_DIRECTIVE_
Update the text of the records below by replacing "Kamis" with "Thursday" and keeping everything else the same. Leave the pictures out of your answer.

_MATERIAL FOR THIS EXERCISE_

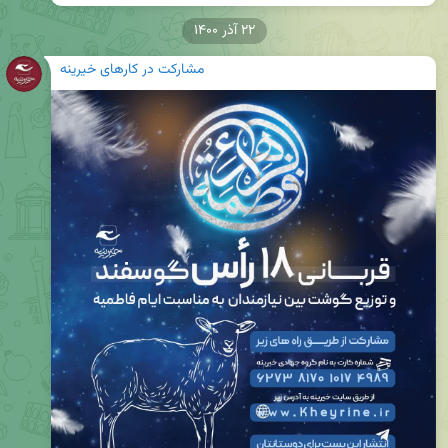
۲۲ آذر ۱۴۰۰
مشارکت در کارهای خیرینه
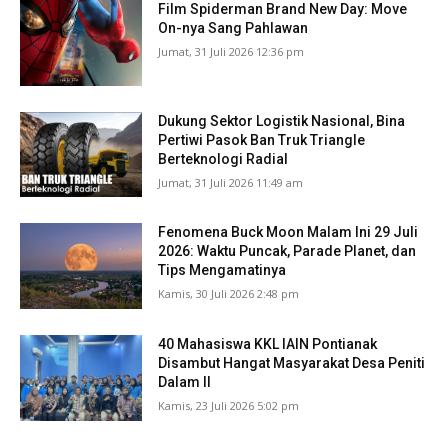
Film Spiderman Brand New Day: Move
On-nya Sang Pahlawan
Jumat, 31 Juli 2026 12:36 pm
Dukung Sektor Logistik Nasional, Bina
Pertiwi Pasok Ban Truk Triangle
Berteknologi Radial
Jumat, 31 Juli 2026 11:49 am
Fenomena Buck Moon Malam Ini 29 Juli
2026: Waktu Puncak, Parade Planet, dan
Tips Mengamatinya
Kamis, 30 Juli 2026 2:48 pm
40 Mahasiswa KKL IAIN Pontianak
Disambut Hangat Masyarakat Desa Peniti
Dalam II
Kamis, 23 Juli 2026 5:02 pm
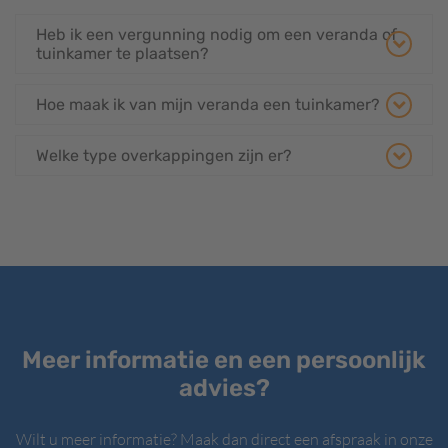
Heb ik een vergunning nodig om een veranda of
tuinkamer te plaatsen?
Hoe maak ik van mijn veranda een tuinkamer?
Welke type overkappingen zijn er?
Meer informatie en een persoonlijk
advies?
Wilt u meer informatie? Maak dan direct een afspraak in onze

_RESPONSE BOX_
۲۲ آذر ۱۴۰۰
مشارکت در کارهای خیرینه
Film Spiderman Brand New Day: Move
On-nya Sang Pahlawan
Jumat, 31 Juli 2026 12:36 pm
Dukung Sektor Logistik Nasional, Bina
Pertiwi Pasok Ban Truk Triangle
Berteknologi Radial
Jumat, 31 Juli 2026 11:49 am
Fenomena Buck Moon Malam Ini 29 Juli
2026: Waktu Puncak, Parade Planet, dan
Tips Mengamatinya
Thursday, 30 Juli 2026 2:48 pm
40 Mahasiswa KKL IAIN Pontianak
Disambut Hangat Masyarakat Desa Peniti
Dalam II
Thursday, 23 Juli 2026 5:02 pm
Heb ik een vergunning nodig om een veranda of
tuinkamer te plaatsen?
Hoe maak ik van mijn veranda een tuinkamer?
Welke type overkappingen zijn er?
Meer informatie en een persoonlijk
advies?
Wilt u meer informatie? Maak dan direct een afspraak in onze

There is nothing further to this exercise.